Now let's go deeper into the numbers and try to understand what those mean.
- (ROS v6) There is almost 100% routing cache hit during the tests.
- (ROS v6) Usually, there is only 10-20% cache hit (and, respectively, 90-80% cache miss) in real-life usage. It is hard to tell precisely due to the number of connections, traffic patterns, and router's RAM (more RAM = bigger routing cache).
- There is no routing cache in ROS v7. V7 Test Results are closer to real-life performance.
We have tested v6 routing cache hit vs. miss performance. As already said, the results may vary due to conditions, but roughly those are (for 512-byte packets):
- Cache hit gives 4x (400%) performance boost on the fast path.
- Almost double (200%) performance with 25 simple queues.
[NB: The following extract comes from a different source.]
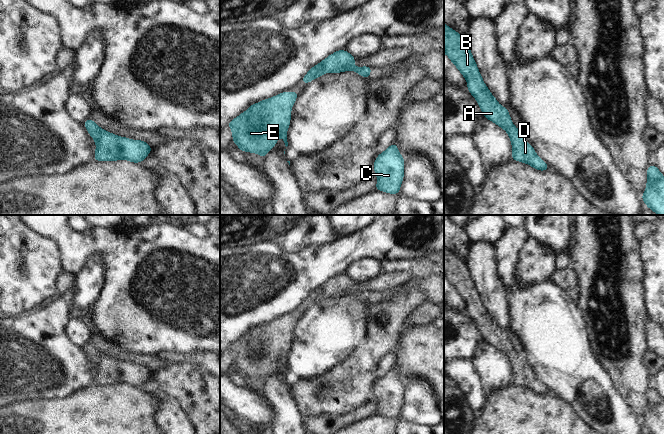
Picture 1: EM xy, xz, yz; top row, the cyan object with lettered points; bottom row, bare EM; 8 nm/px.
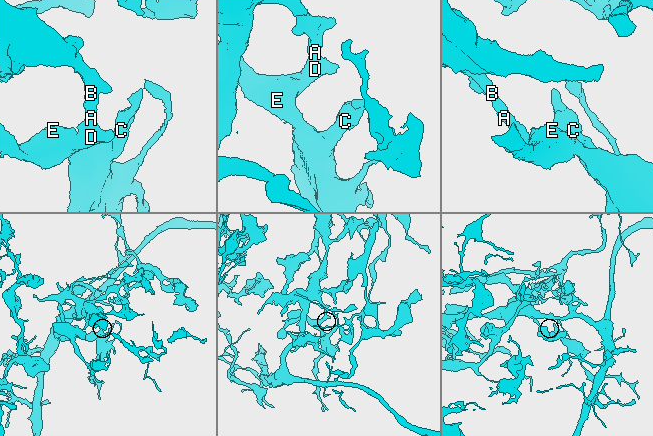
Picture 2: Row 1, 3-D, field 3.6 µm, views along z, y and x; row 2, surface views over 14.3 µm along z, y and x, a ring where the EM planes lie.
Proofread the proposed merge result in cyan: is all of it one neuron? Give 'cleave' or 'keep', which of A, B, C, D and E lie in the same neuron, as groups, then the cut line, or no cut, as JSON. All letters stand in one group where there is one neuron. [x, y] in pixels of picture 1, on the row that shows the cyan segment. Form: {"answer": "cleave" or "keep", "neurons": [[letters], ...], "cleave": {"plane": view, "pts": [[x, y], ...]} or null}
{"answer": "keep", "neurons": [["A", "B", "C", "D", "E"]], "cleave": null}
- ~60% performance increase with 25 ip filter rules. There is a significant firewall processing overhead here (unaffected by routing), so routing speed plays a smaller role in total.
If we compare v7 rest results with v6 (on the same device:
- V7 has totally reworked fast path, which brings a ~15% performance increase even over v6 cache-hit case (or ~4.6x vs. cache-miss). Moreover, some devices support fast path HW offloading (e.g., CRS317), boosting it close to wire speed.
- 25 simple queues: v7 performs ~60% slower than v6 cache-hit but ~30% faster than cache-miss.
- 25 ip filter rules: v7 performs ~25% slower than v6 cache-hit but ~20% faster than cache-miss.
Now let's combine the above data with the "There is only 10-20% cache hit in real-life usage" statement. Let's take the most positive (for v6) case: 20% cache hit.
Total performance
ROSv6 (using v6 cache-miss case as a reference):
- Fast path: 80% + 4 * 20% = 160%
- 25 simple queues: 80% + 2 * 20% = 120%
- 25 ip filter rules: 80% + 1.6 * 20% = 112%
Total performance
ROSv7 (using v6 cache-miss case as a reference):
- Fast path: 460% (almost 3 times faster than v6). And that's without HW offloading.
- 25 simple queues: 130% (8% faster than v6)
- 25 ip filter rules: 120% (7% faster than v6)
We can also calculate the cache-hit ratio (x) for "512-byte / 25 ip filter rules beyond" case where v6 routing could perform faster than v7:
(100 - x) + 1.6x = 120
0.6x = 20
x = 33
Hence, v6 and v7 routing performance match if 33% of the packets hit the routing cache on v6. This is clearly unrealistic, unless there is a small number of connections going through a high-end device (e.g., using CCR1036 in SOHO network).